The conclusion of the Employment Appeal Tribunal is unimpeachable because there was no ground of appeal on the point but I do think that the tribunal erred by hearing evidence. In particular, I do not think that it was permissible to make a finding at a pre-hearing review that race was not a factor in the decision not to employ the claimant. Such a conclusion could only be reached following a full hearing, by a properly constituted tribunal that has heard all the evidence.
I have three reasons for suggesting this. Firstly, to obtain a summary judgment in a civil case, the same test applies that the claim must be shown to have no reasonable prospect of success. However, no evidence can be heard in these circumstances and the weakness of the case must be demonstrated based on the facts as pleaded. While Employment Tribunal procedure does not always follow the Civil Procedure Rules, and is sometimes more onerous than them, it seems unlikely that a substantial departure from these principles was intended.
Furthermore, the case of Ezsias v North Glamorgan NHS Trust makes it crystal clear that a claim can only exceptionally be struck out where there are disputed facts.

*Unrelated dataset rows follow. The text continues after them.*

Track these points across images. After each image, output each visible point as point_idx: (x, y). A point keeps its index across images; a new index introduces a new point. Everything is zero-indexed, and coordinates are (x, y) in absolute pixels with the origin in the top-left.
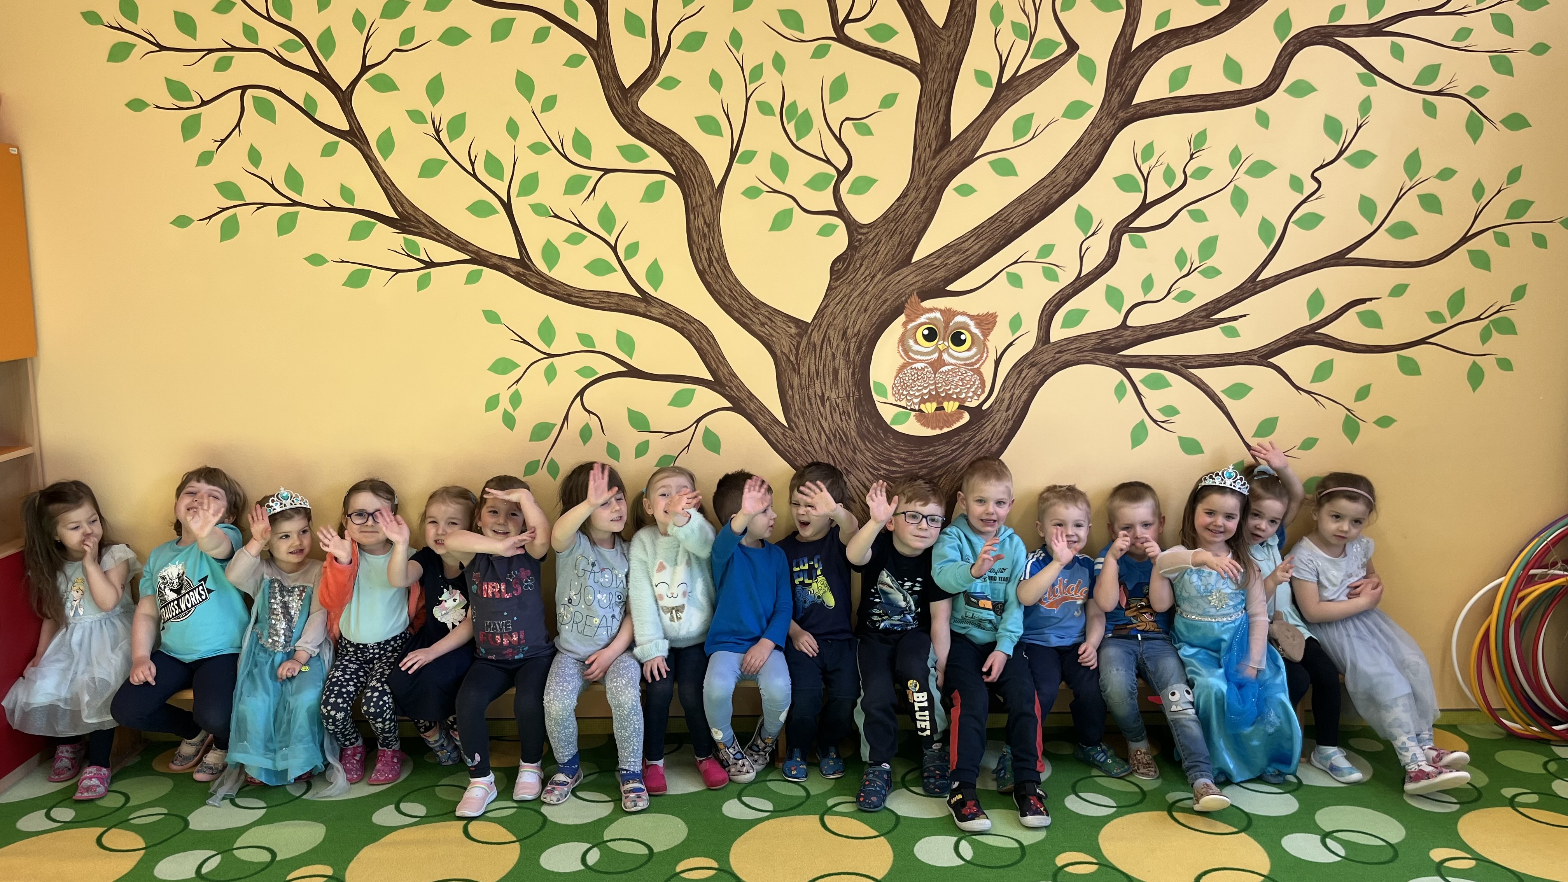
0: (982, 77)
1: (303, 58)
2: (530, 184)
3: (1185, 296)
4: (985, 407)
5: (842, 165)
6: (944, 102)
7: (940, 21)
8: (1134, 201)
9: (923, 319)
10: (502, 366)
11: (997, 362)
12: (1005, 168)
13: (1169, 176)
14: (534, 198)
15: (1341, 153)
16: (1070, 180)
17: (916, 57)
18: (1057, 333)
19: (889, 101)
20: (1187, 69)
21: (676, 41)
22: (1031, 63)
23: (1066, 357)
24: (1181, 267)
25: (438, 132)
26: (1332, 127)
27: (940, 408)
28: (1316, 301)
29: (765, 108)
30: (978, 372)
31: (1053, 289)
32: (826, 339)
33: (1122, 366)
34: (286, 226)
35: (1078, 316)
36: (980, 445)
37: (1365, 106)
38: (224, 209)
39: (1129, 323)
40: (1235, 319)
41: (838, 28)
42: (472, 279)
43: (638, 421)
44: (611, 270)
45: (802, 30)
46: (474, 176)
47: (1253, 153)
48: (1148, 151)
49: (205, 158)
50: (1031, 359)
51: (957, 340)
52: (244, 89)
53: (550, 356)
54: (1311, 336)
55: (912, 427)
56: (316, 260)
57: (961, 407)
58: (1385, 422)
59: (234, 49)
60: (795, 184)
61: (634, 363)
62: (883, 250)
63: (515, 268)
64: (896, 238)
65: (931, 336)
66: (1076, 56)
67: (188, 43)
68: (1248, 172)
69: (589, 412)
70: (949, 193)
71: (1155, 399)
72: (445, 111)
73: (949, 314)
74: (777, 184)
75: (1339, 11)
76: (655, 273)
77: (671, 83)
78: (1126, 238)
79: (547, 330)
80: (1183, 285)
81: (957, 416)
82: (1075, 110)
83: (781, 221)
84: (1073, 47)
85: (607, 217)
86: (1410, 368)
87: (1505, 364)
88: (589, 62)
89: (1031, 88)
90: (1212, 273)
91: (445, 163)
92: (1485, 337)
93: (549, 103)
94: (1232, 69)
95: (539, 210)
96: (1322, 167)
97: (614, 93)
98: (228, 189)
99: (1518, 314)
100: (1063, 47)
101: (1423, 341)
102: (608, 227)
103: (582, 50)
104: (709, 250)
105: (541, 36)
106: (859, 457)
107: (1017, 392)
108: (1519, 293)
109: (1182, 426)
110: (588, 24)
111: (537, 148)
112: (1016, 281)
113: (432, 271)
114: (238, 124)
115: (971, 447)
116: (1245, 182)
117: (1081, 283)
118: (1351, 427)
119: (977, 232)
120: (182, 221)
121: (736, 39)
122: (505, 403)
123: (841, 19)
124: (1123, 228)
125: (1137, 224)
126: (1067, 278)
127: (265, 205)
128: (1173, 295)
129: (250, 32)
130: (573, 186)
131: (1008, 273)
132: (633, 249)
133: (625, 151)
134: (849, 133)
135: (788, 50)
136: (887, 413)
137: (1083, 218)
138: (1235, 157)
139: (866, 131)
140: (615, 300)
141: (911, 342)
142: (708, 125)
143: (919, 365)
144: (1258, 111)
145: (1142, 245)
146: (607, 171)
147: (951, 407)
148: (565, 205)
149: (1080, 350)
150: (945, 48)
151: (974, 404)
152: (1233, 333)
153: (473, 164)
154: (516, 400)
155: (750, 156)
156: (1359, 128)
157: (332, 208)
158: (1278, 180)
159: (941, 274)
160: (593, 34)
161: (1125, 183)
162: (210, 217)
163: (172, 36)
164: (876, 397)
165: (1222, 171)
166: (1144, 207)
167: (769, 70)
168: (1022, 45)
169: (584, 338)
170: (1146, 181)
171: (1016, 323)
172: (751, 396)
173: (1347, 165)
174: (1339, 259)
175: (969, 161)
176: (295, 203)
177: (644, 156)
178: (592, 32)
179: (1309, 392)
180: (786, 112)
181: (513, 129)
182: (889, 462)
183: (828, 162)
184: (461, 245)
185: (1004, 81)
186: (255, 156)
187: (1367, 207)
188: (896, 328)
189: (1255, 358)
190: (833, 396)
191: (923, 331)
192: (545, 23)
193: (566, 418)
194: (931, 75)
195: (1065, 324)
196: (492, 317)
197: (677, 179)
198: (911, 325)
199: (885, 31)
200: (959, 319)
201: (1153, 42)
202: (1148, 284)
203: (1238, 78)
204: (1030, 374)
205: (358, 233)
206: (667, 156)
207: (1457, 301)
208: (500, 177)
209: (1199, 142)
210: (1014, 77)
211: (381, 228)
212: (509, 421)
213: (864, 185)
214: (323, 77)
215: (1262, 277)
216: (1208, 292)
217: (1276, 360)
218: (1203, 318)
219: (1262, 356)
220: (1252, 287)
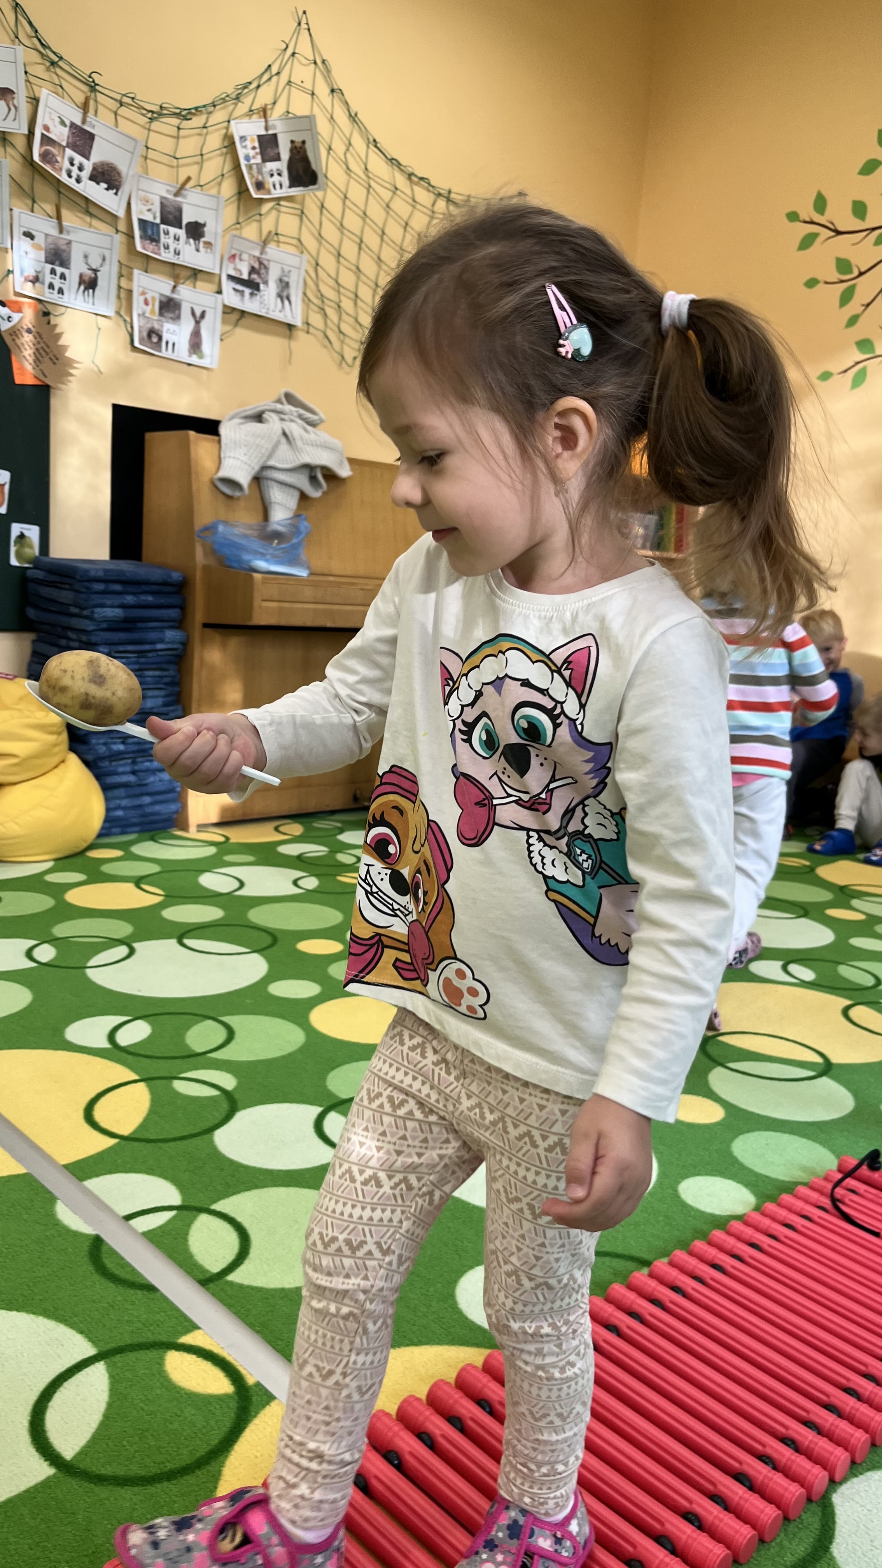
38: (858, 363)
49: (853, 321)
67: (859, 225)
98: (864, 345)
120: (826, 376)
162: (846, 370)
163: (846, 221)
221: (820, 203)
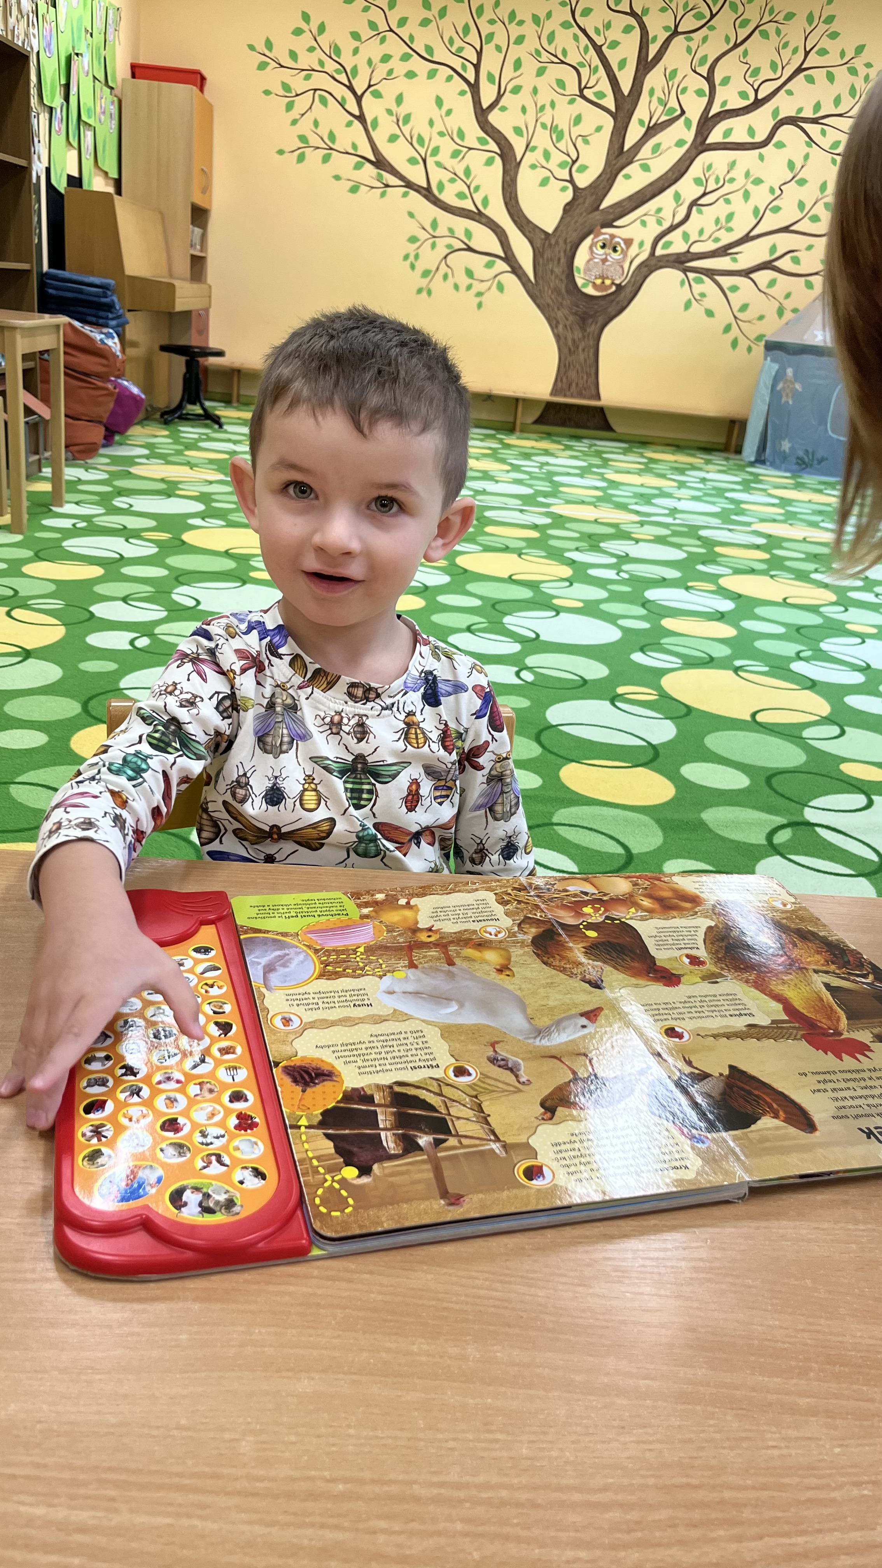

It seems unlikely that this issue can be avoided by resolving those facts at an early stage and the assumption in Ezsias appears to be that no such fact finding will take place. It states that a claim could possibly be struck out “where the facts sought to be established by the applicant were totally and inexplicably inconsistent with the undisputed contemporaneous documentation”, suggesting that considering the documents is appropriate but hearing oral evidence is not.
Finally, a marked comparison can be made with Rule 18(2) of the Procedure Rules, which states that an Employment Judge may only make an order for a deposit at a pre-hearing review “without hearing evidence”. If it is impermissible to hear evidence when resolving an application for a deposit, it would be very odd if there was a less strict rule for the more onerous sanction of a strike-out.